__Using the information__
A. Repeat everything in the radar cutoff circuit passage from "Although the present" down to "silicon-made bipolar transistor.".
B. Write the next part of the passage on the radar cutoff circuit, starting right after its final sentence.

__Excerpt__
Start of Block
By such an operation, it is possible to properly detect the receiving pulse 42 from the target in a condition where the leakage pulse 41 is cut off, thereby preventing error detection due to leakage so that a distance to a target in a close range may be detected accurately.

A configuration example of the cutoff circuit 36 shown in FIG. 3 or 4 is shown in FIG. 6. R51 to R54 indicate resistor and C51-C52 indicate capacitor. Before a leakage pulse from the demodulation circuit 33 or the baseband amplification circuit 34 is applied to an input terminal (In) of the cutoff circuit 36, a control signal, which is timing information from the pulse generation circuit 11, is input to a control terminal (Cont), so that the cutoff circuit controls a gate terminal (G) of an FET to cut off the FET. In a cutoff state, an electrical signal from a source terminal (S) to a drain terminal (D) of the FET is cut off, so that the leakage pulse is not transferred.

If a receiving pulse from a target at a minimum detectable distance reaches the input terminal (In), the FET comes back to the conductive state, so that the receiving pulse is transferred from the source terminal (S) to the drain terminal (D) of the FET and output from an output terminal (Out) to the baseband amplification circuit 34 or the signal processing circuit 35.

Although the present embodiment has used a GaAs-HEMT to constitute a main component of the cutoff circuit 36, the cutoff circuit can be constituted similarly using an MOS-FET or a silicon-made bipolar transistor.

Waveforms at the terminals of the cutoff circuit 36 shown in FIG. 6 are shown in FIGS. 7A to 7D. FIG. 7A shows an input waveform at the input terminal (In), FIG. 7B shows a control signal at the control terminal (Cont), FIG. 7C shows transfer characteristics of the FET, and FIG. 7D shows an output waveform at the output terminal (Out) in FIG. 6. The number 41 denotes a leakage pulse that occurred owing to leakage in the pulse wave radar device, the number 42 is a receiving pulse from a target in a close range, and numbers 45 and 46 indicate a noise that occurs due to a cutoff operation of the cutoff circuit.
End of Block
__Available data__
Start of Block
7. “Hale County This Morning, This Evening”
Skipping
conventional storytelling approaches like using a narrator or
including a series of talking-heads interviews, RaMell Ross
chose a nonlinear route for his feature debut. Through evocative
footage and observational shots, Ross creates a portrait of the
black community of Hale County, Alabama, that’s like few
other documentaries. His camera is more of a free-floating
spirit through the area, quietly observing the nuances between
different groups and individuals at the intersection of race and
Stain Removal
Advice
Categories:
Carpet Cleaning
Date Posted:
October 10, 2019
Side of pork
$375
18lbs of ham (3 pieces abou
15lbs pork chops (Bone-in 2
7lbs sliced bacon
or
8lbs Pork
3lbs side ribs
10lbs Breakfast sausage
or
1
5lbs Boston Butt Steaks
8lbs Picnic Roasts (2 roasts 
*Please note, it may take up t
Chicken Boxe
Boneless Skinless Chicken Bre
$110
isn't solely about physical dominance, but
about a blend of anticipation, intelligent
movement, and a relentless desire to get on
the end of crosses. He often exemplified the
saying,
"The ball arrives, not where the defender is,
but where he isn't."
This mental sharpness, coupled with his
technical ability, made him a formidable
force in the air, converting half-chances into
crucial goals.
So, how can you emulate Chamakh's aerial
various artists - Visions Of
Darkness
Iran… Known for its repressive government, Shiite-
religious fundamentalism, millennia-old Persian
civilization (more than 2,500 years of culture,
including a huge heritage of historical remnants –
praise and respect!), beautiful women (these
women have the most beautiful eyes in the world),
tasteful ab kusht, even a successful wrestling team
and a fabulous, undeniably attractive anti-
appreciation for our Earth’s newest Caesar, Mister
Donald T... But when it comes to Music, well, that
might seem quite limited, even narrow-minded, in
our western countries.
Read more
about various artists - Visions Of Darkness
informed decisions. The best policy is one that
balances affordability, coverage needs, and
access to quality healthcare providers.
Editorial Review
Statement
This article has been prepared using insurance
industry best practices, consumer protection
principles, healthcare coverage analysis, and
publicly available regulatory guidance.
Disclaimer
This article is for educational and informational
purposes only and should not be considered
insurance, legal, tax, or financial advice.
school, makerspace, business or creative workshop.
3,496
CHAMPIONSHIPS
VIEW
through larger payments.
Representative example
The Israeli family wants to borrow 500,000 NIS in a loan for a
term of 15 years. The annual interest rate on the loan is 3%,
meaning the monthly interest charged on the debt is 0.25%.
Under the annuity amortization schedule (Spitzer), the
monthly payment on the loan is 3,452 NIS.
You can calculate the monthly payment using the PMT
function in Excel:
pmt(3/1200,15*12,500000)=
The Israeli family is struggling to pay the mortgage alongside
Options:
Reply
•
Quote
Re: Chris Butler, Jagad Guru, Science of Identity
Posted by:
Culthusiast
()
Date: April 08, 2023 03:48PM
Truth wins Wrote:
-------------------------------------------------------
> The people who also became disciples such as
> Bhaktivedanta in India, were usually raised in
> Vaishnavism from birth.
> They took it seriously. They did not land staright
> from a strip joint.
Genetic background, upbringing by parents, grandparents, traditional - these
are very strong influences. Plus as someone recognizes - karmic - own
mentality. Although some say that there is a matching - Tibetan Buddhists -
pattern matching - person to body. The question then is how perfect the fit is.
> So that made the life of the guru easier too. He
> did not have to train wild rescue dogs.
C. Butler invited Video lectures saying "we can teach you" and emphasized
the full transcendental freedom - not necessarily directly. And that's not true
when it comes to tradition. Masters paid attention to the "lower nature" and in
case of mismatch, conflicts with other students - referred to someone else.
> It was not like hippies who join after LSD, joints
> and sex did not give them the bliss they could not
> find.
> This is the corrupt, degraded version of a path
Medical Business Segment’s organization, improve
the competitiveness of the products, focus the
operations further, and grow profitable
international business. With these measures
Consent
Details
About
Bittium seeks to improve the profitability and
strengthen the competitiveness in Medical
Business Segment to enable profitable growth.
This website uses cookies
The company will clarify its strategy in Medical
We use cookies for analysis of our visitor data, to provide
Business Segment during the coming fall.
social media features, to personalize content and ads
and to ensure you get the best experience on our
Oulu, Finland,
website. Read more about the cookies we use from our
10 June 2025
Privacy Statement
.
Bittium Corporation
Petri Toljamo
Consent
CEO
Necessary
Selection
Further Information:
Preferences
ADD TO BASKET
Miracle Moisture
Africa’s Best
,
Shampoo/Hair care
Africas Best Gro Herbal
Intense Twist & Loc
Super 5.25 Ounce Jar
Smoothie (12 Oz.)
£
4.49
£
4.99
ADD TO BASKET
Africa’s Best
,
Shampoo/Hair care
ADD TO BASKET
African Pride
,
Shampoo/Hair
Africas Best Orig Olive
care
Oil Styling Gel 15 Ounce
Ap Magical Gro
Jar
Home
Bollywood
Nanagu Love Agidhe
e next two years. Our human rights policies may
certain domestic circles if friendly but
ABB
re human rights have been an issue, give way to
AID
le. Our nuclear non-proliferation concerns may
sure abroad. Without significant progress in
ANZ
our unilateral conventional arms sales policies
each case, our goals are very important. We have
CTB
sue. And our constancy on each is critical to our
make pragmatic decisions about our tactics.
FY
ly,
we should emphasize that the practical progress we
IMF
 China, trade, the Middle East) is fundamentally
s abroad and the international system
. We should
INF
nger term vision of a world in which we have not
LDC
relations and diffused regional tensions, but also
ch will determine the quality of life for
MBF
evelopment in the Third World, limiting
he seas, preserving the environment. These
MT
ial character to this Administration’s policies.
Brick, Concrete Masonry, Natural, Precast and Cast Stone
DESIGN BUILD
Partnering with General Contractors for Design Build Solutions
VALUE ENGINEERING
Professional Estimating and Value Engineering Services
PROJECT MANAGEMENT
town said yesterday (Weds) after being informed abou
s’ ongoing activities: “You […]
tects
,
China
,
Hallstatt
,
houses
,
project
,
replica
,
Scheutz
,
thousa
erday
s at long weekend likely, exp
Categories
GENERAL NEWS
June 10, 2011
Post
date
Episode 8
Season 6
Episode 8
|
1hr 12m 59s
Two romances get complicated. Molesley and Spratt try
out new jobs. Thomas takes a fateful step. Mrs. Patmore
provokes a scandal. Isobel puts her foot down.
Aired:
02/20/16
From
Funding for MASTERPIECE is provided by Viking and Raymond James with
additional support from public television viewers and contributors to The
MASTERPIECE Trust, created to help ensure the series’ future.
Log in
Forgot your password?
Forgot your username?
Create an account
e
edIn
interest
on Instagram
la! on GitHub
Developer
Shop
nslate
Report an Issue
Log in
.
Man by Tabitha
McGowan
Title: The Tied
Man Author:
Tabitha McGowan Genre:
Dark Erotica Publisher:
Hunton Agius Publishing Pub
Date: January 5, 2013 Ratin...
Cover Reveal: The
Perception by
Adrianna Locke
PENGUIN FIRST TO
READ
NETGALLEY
End of Block
__Written responses__
A.
Although the present embodiment has used a GaAs-HEMT to constitute a main component of the cutoff circuit 36, the cutoff circuit can be constituted similarly using an MOS-FET or a silicon-made bipolar transistor.

B.
The leakage pulse 41 and the receiving pulse 42 shown in FIG.7A are input to the input terminal (In) of the cutoff circuit 36. The control terminal (Cont) is supplied with a control signal shown in FIG. 7B, in order to cut off the leakage pulse 41. The FET cuts off the leakage pulse 41 in accordance with the transfer characteristics shown in FIG. 7C. However, since a short-distance pulse wave radar device has a small cutoff period, not only the receiving pulse 42 but also the noises 45 and 46 that occur due to the cutoff operation appear at the output terminal (Out) of the cutoff circuit 36 as shown in FIG. 7D.

If such noises 45 and 46 are input to the signal processing circuit 35, they are mistakenly detected as a receiving pulse. Further, a steep transition from a conductive state to a cutoff state or vice versa is liable to cause a malfunction if a timing error has occurred. That is, if the control signal occurs too early, a leakage pulse remains as it is, and if the control signal occurs too late, a normal of receiving pulse is cut off.

To solve this problem, preferably the cutoff circuit has a configuration shown in FIG. 8. In FIG. 8, the same symbols as those in FIG. 7 indicate the same components. The cutoff circuit of FIG. 8 is different from that shown in FIG. 7A to 7D in a respect that a capacitor C53 is added to the control terminal (Cont). By providing the capacitor C53 in parallel with the input resistor R53 of the control terminal (Cont), the cutoff circuit can integrate the control signal so that an integrated signal may be used to perform cutoff operations.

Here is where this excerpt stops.